This is the kind of story that could only happen in a placid, affluent burg like Leawood. In 2012, Adlynn and Robert Harte were growing tomatoes in the basement of their Leawood home. To add to the intrigue, the Hartes were both former CIA agents.
A trip to a hydroponics gardening store drew the attention of local law enforcement officers who would seem to have had too much time on their hands. Johnson County Sheriff’s Office deputies subsequently snatched trash bags from outside the couple’s Leawood home that contained, among other items, brewed loose tea. Deputies claimed that the tea tested positive for marijuana traces. The tests inspired a judge to issue a search warrant.
Armed officers executed that warrant while the couples’ two young children were at home. Authorities timed the raid to coincide with a press conference highlighting a local crackdown on marijuana trafficking.
After a dog-assisted search lasting more than two hours, all that law enforcement was able to find were the tomato plants in the basement that the Hartes were growing with the assistance of the hydroponic technology.
The Hartes filed suit in 2013, contending that the deputies lied in order to get the search warrant.
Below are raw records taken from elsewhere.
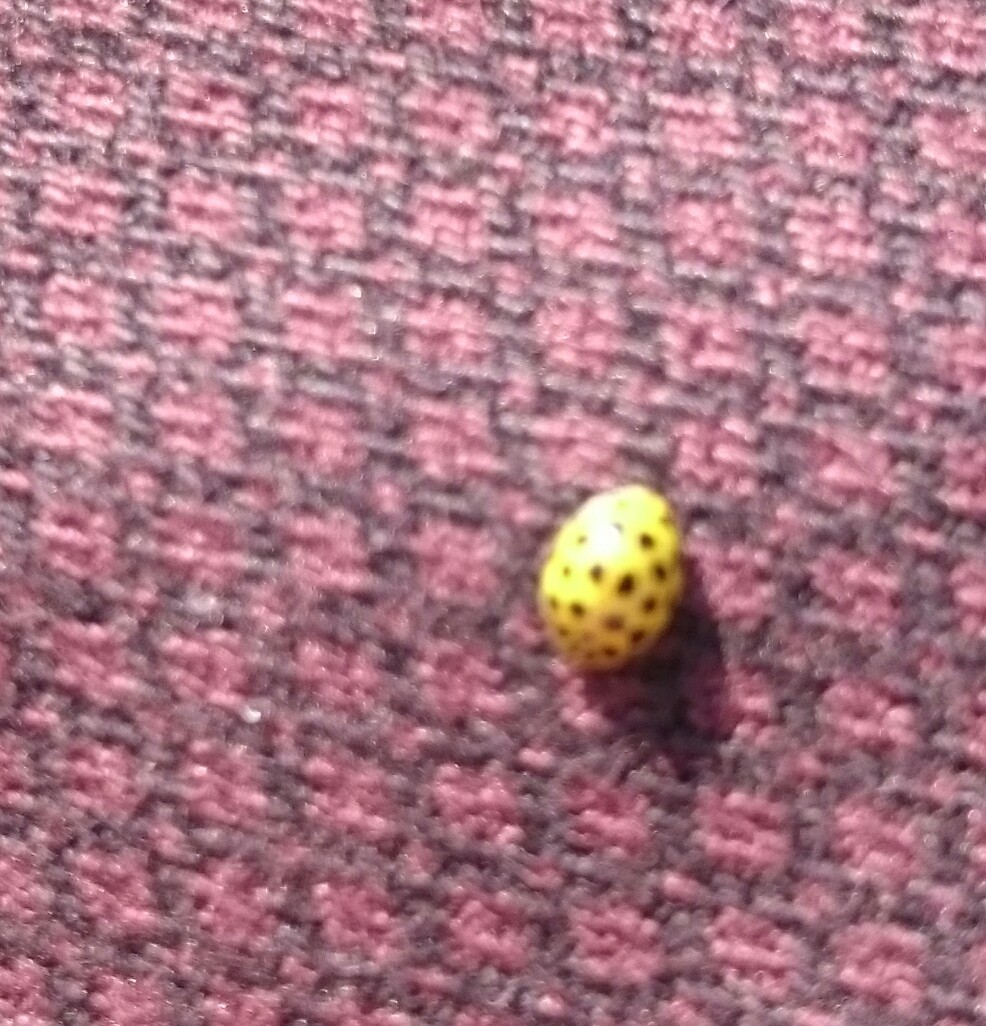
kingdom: Animalia
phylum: Arthropoda
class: Insecta
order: Coleoptera
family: Coccinellidae
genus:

One court threw out the case, and another court reinstated it. This past week, the Hartes got their day in court.
The defense team contended that the the search was legal and valid, that it lasted only a shade over two hours, and that it did not result in $7 million worth of pain and suffering. The jury agreed. After a day of deliberation, they found that the deputies had not lied and that the Hartes were not entitled to monetary damages.
“Although they are understandably disappointed in the outcome, they know that standing up for their rights as citizens was important — not only for themselves and their family, but also to preserve the vitality of the Fourth Amendment for all citizens,” the Hartes’ attorneys said in their statement. “They will never forget the day of the raid, and they believe their speaking out has helped to bring about positive change in Kansas’ open records law and in police practices.”
This would seem like one of those rare cases where the plaintiffs were right to sue, and the jury was right to reject their demands. It also reminds those paying attention that if Kansas City, Missouri, is under-policed, Johnson County may well be over-policed.